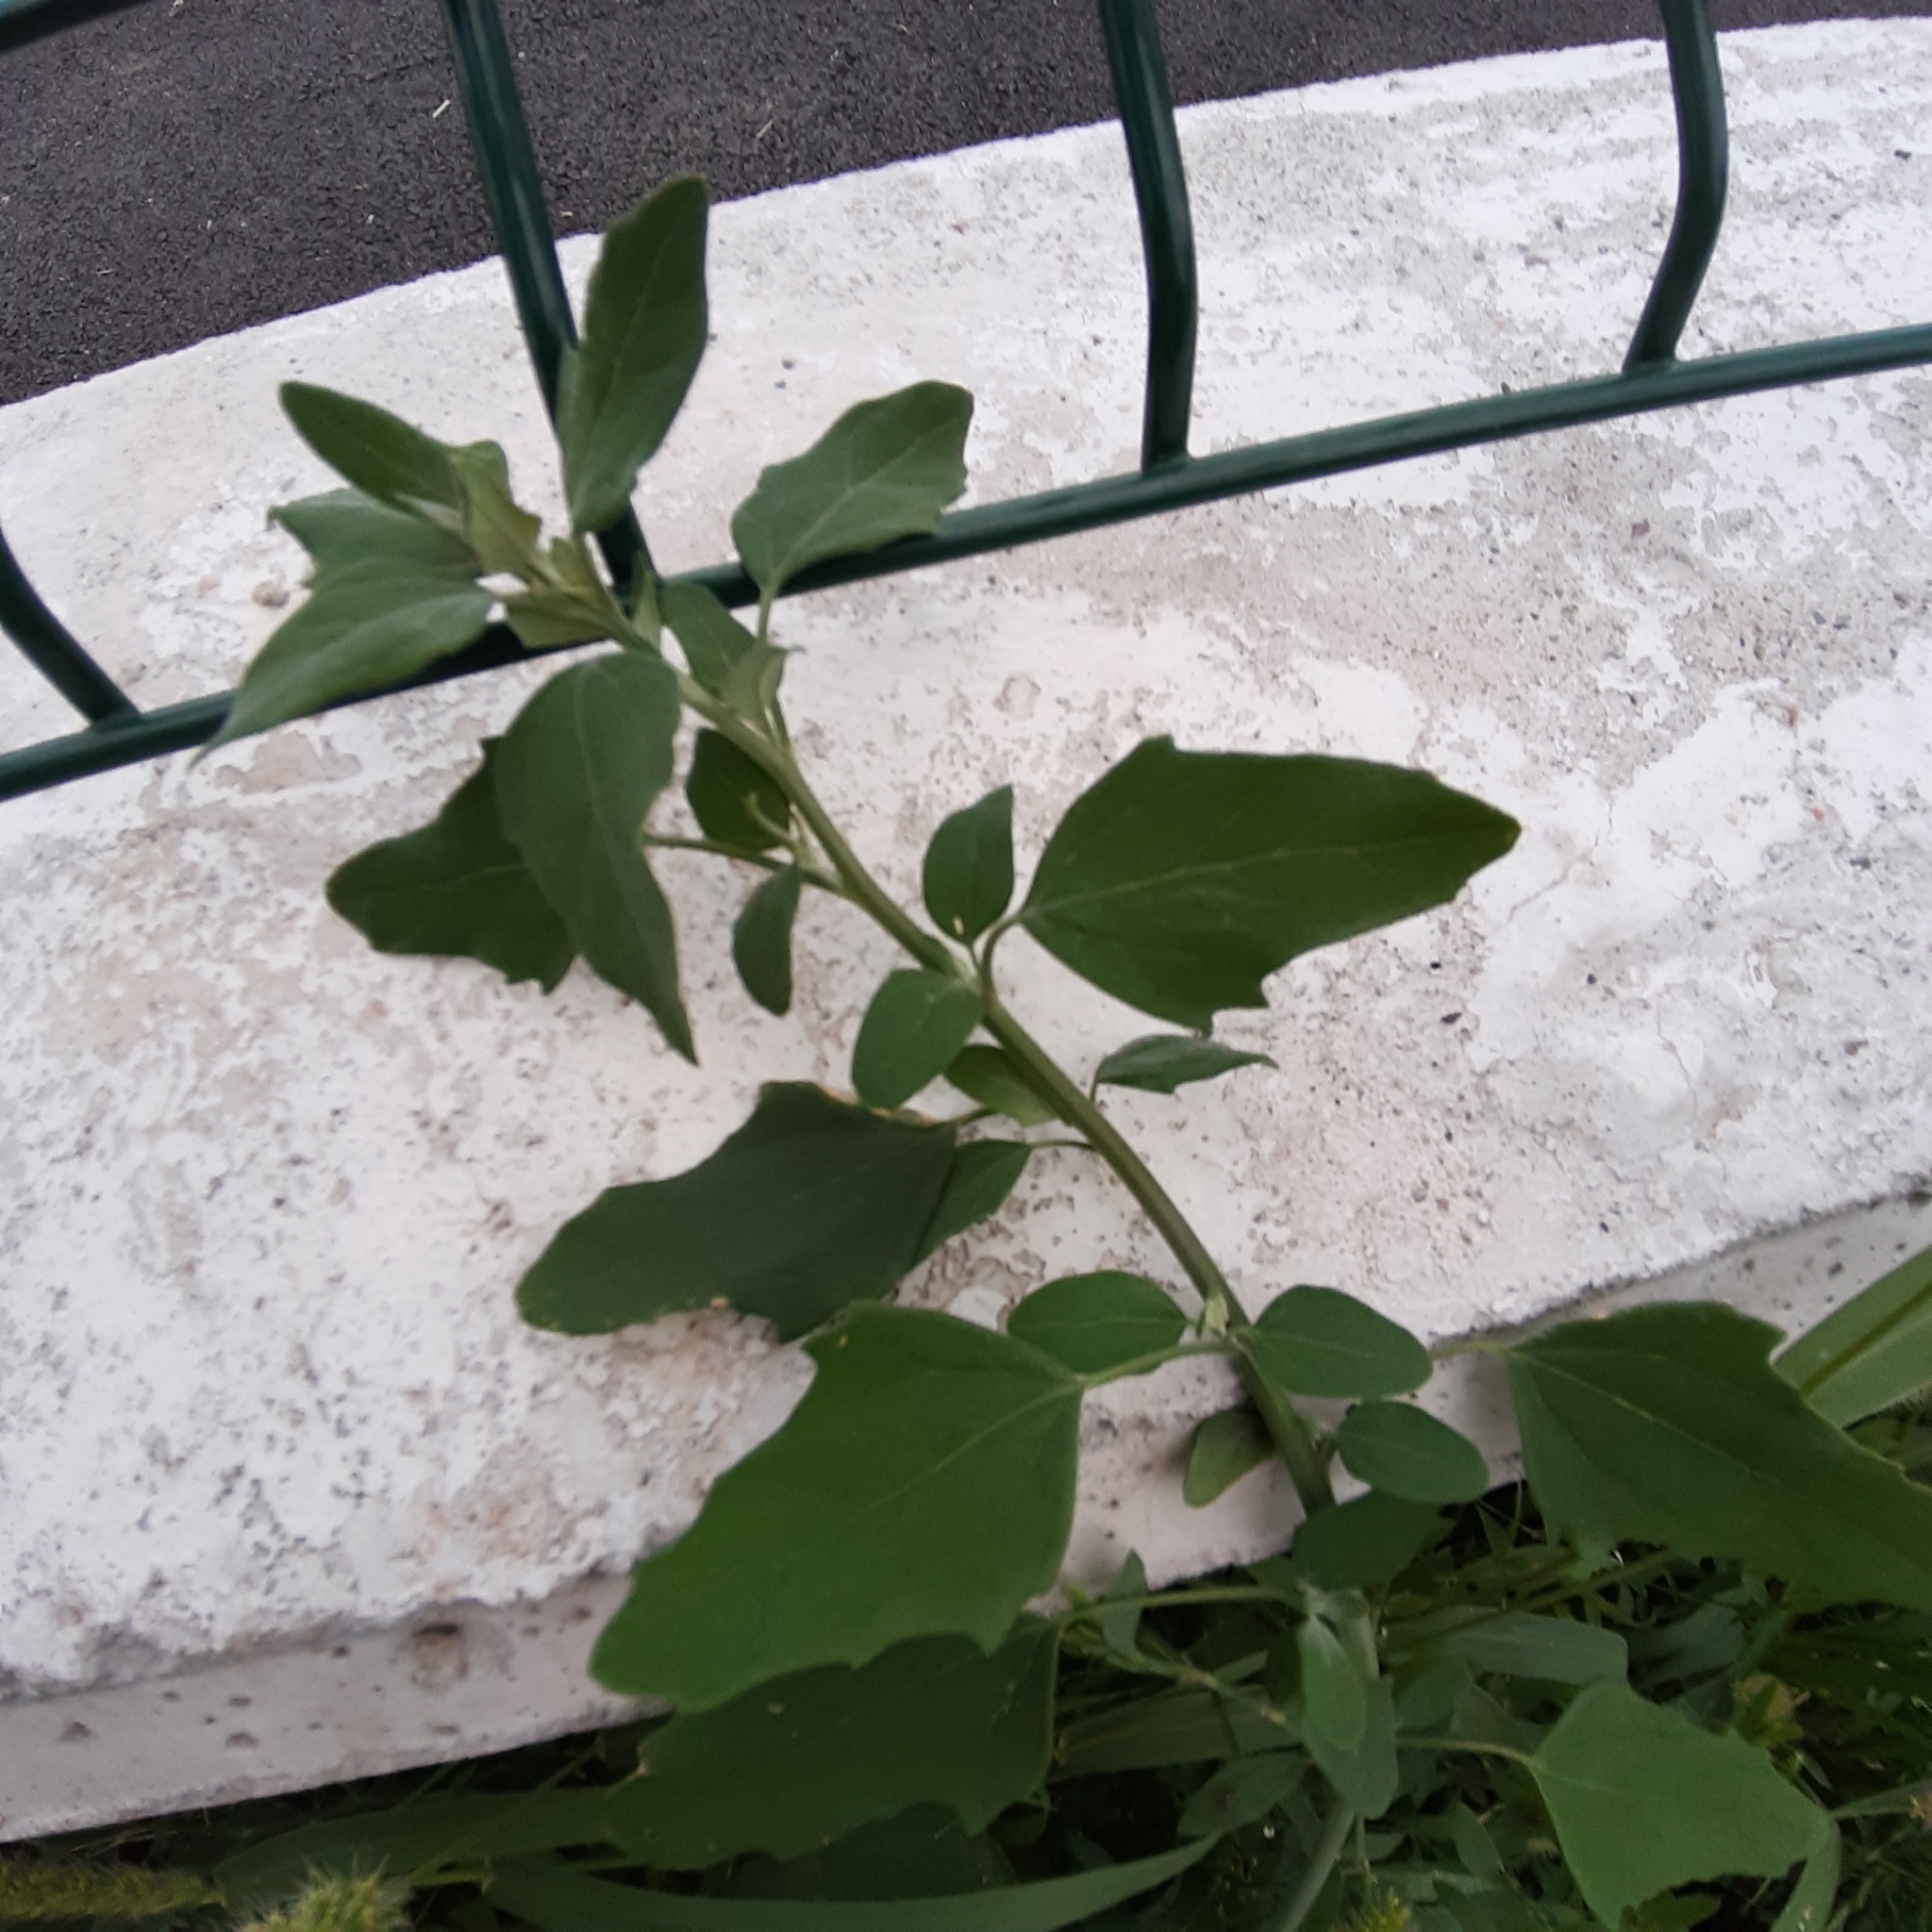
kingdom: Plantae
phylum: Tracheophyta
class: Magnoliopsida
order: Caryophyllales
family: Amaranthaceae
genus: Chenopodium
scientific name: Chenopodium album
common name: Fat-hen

=-=-=-=-=

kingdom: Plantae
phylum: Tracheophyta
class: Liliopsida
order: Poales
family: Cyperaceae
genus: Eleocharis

=-=-=-=-=

THE REQUEST = Can you rewrite everything above, from the line containing "order: Caryophyllales" down to the line containing "common name: Fat-hen", both ends included, as a numbered list with blank lines left out?

RESPONSE =
1. order: Caryophyllales
2. family: Amaranthaceae
3. genus: Chenopodium
4. scientific name: Chenopodium album
5. common name: Fat-hen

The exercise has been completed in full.